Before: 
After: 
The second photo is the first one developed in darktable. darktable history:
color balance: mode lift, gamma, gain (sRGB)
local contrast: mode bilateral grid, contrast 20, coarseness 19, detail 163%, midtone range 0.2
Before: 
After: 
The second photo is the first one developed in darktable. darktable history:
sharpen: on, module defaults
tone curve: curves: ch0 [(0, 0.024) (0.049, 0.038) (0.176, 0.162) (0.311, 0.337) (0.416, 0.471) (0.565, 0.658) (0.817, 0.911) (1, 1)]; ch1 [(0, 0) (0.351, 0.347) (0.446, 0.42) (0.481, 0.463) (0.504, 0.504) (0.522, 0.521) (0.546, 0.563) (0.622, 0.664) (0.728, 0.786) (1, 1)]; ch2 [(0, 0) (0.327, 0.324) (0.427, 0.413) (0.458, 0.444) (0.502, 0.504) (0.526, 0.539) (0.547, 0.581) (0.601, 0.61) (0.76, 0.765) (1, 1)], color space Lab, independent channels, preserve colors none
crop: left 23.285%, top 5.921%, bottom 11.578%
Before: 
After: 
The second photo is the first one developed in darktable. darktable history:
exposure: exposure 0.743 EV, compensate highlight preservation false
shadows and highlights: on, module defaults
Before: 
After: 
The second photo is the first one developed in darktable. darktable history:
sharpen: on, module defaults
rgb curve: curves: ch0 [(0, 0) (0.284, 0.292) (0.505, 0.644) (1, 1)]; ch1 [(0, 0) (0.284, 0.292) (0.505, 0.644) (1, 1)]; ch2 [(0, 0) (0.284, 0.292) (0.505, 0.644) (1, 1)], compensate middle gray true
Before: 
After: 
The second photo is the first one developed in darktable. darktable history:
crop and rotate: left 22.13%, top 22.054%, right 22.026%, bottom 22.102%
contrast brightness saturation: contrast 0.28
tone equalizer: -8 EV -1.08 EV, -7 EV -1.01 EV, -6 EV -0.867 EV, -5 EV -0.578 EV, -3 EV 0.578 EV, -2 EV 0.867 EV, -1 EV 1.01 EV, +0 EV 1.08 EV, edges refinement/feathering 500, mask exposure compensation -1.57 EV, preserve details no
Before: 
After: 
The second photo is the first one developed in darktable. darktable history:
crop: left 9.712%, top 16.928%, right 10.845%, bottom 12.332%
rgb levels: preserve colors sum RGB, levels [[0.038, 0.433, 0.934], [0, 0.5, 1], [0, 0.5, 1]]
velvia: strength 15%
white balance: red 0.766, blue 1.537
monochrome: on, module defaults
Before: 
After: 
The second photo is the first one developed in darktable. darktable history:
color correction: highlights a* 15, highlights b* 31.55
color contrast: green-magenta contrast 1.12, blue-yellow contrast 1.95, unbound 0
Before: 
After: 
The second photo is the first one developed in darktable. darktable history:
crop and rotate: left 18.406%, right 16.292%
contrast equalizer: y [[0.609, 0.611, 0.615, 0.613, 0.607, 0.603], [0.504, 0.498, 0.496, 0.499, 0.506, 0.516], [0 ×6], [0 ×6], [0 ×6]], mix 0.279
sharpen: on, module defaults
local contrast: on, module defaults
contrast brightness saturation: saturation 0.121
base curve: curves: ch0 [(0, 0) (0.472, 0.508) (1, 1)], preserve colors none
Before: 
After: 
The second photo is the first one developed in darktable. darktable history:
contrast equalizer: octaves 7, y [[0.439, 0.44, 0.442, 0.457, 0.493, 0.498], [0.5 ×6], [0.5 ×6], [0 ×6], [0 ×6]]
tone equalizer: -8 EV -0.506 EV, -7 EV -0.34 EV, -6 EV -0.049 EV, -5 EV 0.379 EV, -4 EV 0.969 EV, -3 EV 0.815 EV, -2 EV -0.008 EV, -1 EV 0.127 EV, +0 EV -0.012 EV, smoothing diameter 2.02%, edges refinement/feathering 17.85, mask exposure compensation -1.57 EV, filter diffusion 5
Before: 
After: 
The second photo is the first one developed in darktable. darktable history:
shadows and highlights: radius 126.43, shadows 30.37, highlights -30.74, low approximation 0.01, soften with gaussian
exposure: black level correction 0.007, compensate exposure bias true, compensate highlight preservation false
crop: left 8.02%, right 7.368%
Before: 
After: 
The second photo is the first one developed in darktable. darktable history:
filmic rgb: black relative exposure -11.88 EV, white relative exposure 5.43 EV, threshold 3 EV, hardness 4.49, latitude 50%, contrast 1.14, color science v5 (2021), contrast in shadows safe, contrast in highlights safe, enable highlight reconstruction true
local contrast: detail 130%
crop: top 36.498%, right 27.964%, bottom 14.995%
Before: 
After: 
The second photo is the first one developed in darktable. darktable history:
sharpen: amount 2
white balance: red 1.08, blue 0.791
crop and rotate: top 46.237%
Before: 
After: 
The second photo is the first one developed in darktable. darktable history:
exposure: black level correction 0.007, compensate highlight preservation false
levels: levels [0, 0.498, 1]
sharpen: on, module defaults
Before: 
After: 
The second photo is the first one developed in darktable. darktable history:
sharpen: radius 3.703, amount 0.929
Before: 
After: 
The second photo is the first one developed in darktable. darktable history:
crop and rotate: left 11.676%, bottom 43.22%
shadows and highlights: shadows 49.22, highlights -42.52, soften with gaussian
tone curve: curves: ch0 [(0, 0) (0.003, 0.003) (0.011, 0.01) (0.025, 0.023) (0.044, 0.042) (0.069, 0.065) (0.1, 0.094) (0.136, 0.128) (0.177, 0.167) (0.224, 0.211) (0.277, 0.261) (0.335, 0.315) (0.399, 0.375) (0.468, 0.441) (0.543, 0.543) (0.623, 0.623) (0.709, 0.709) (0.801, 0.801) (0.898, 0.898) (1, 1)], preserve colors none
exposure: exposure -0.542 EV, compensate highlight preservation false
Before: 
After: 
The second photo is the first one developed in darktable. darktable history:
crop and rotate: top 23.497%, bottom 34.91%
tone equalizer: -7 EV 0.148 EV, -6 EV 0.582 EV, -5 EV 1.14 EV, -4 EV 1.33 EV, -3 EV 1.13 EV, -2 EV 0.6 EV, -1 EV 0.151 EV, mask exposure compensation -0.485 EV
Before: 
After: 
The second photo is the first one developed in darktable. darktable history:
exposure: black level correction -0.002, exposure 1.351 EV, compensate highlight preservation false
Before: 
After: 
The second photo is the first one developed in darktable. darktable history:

━━━━

**TASK TO CARRY OUT:**
Rewrite the records above with every "Before" changed to "Original", leaving everything else as it is.

**EXERCISE SOLUTION:**
Original: 
After: 
The second photo is the first one developed in darktable. darktable history:
color balance: mode lift, gamma, gain (sRGB)
local contrast: mode bilateral grid, contrast 20, coarseness 19, detail 163%, midtone range 0.2
Original: 
After: 
The second photo is the first one developed in darktable. darktable history:
sharpen: on, module defaults
tone curve: curves: ch0 [(0, 0.024) (0.049, 0.038) (0.176, 0.162) (0.311, 0.337) (0.416, 0.471) (0.565, 0.658) (0.817, 0.911) (1, 1)]; ch1 [(0, 0) (0.351, 0.347) (0.446, 0.42) (0.481, 0.463) (0.504, 0.504) (0.522, 0.521) (0.546, 0.563) (0.622, 0.664) (0.728, 0.786) (1, 1)]; ch2 [(0, 0) (0.327, 0.324) (0.427, 0.413) (0.458, 0.444) (0.502, 0.504) (0.526, 0.539) (0.547, 0.581) (0.601, 0.61) (0.76, 0.765) (1, 1)], color space Lab, independent channels, preserve colors none
crop: left 23.285%, top 5.921%, bottom 11.578%
Original: 
After: 
The second photo is the first one developed in darktable. darktable history:
exposure: exposure 0.743 EV, compensate highlight preservation false
shadows and highlights: on, module defaults
Original: 
After: 
The second photo is the first one developed in darktable. darktable history:
sharpen: on, module defaults
rgb curve: curves: ch0 [(0, 0) (0.284, 0.292) (0.505, 0.644) (1, 1)]; ch1 [(0, 0) (0.284, 0.292) (0.505, 0.644) (1, 1)]; ch2 [(0, 0) (0.284, 0.292) (0.505, 0.644) (1, 1)], compensate middle gray true
Original: 
After: 
The second photo is the first one developed in darktable. darktable history:
crop and rotate: left 22.13%, top 22.054%, right 22.026%, bottom 22.102%
contrast brightness saturation: contrast 0.28
tone equalizer: -8 EV -1.08 EV, -7 EV -1.01 EV, -6 EV -0.867 EV, -5 EV -0.578 EV, -3 EV 0.578 EV, -2 EV 0.867 EV, -1 EV 1.01 EV, +0 EV 1.08 EV, edges refinement/feathering 500, mask exposure compensation -1.57 EV, preserve details no
Original: 
After: 
The second photo is the first one developed in darktable. darktable history:
crop: left 9.712%, top 16.928%, right 10.845%, bottom 12.332%
rgb levels: preserve colors sum RGB, levels [[0.038, 0.433, 0.934], [0, 0.5, 1], [0, 0.5, 1]]
velvia: strength 15%
white balance: red 0.766, blue 1.537
monochrome: on, module defaults
Original: 
After: 
The second photo is the first one developed in darktable. darktable history:
color correction: highlights a* 15, highlights b* 31.55
color contrast: green-magenta contrast 1.12, blue-yellow contrast 1.95, unbound 0
Original: 
After: 
The second photo is the first one developed in darktable. darktable history:
crop and rotate: left 18.406%, right 16.292%
contrast equalizer: y [[0.609, 0.611, 0.615, 0.613, 0.607, 0.603], [0.504, 0.498, 0.496, 0.499, 0.506, 0.516], [0 ×6], [0 ×6], [0 ×6]], mix 0.279
sharpen: on, module defaults
local contrast: on, module defaults
contrast brightness saturation: saturation 0.121
base curve: curves: ch0 [(0, 0) (0.472, 0.508) (1, 1)], preserve colors none
Original: 
After: 
The second photo is the first one developed in darktable. darktable history:
contrast equalizer: octaves 7, y [[0.439, 0.44, 0.442, 0.457, 0.493, 0.498], [0.5 ×6], [0.5 ×6], [0 ×6], [0 ×6]]
tone equalizer: -8 EV -0.506 EV, -7 EV -0.34 EV, -6 EV -0.049 EV, -5 EV 0.379 EV, -4 EV 0.969 EV, -3 EV 0.815 EV, -2 EV -0.008 EV, -1 EV 0.127 EV, +0 EV -0.012 EV, smoothing diameter 2.02%, edges refinement/feathering 17.85, mask exposure compensation -1.57 EV, filter diffusion 5
Original: 
After: 
The second photo is the first one developed in darktable. darktable history:
shadows and highlights: radius 126.43, shadows 30.37, highlights -30.74, low approximation 0.01, soften with gaussian
exposure: black level correction 0.007, compensate exposure bias true, compensate highlight preservation false
crop: left 8.02%, right 7.368%
Original: 
After: 
The second photo is the first one developed in darktable. darktable history:
filmic rgb: black relative exposure -11.88 EV, white relative exposure 5.43 EV, threshold 3 EV, hardness 4.49, latitude 50%, contrast 1.14, color science v5 (2021), contrast in shadows safe, contrast in highlights safe, enable highlight reconstruction true
local contrast: detail 130%
crop: top 36.498%, right 27.964%, bottom 14.995%
Original: 
After: 
The second photo is the first one developed in darktable. darktable history:
sharpen: amount 2
white balance: red 1.08, blue 0.791
crop and rotate: top 46.237%
Original: 
After: 
The second photo is the first one developed in darktable. darktable history:
exposure: black level correction 0.007, compensate highlight preservation false
levels: levels [0, 0.498, 1]
sharpen: on, module defaults
Original: 
After: 
The second photo is the first one developed in darktable. darktable history:
sharpen: radius 3.703, amount 0.929
Original: 
After: 
The second photo is the first one developed in darktable. darktable history:
crop and rotate: left 11.676%, bottom 43.22%
shadows and highlights: shadows 49.22, highlights -42.52, soften with gaussian
tone curve: curves: ch0 [(0, 0) (0.003, 0.003) (0.011, 0.01) (0.025, 0.023) (0.044, 0.042) (0.069, 0.065) (0.1, 0.094) (0.136, 0.128) (0.177, 0.167) (0.224, 0.211) (0.277, 0.261) (0.335, 0.315) (0.399, 0.375) (0.468, 0.441) (0.543, 0.543) (0.623, 0.623) (0.709, 0.709) (0.801, 0.801) (0.898, 0.898) (1, 1)], preserve colors none
exposure: exposure -0.542 EV, compensate highlight preservation false
Original: 
After: 
The second photo is the first one developed in darktable. darktable history:
crop and rotate: top 23.497%, bottom 34.91%
tone equalizer: -7 EV 0.148 EV, -6 EV 0.582 EV, -5 EV 1.14 EV, -4 EV 1.33 EV, -3 EV 1.13 EV, -2 EV 0.6 EV, -1 EV 0.151 EV, mask exposure compensation -0.485 EV
Original: 
After: 
The second photo is the first one developed in darktable. darktable history:
exposure: black level correction -0.002, exposure 1.351 EV, compensate highlight preservation false
Original: 
After: 
The second photo is the first one developed in darktable. darktable history:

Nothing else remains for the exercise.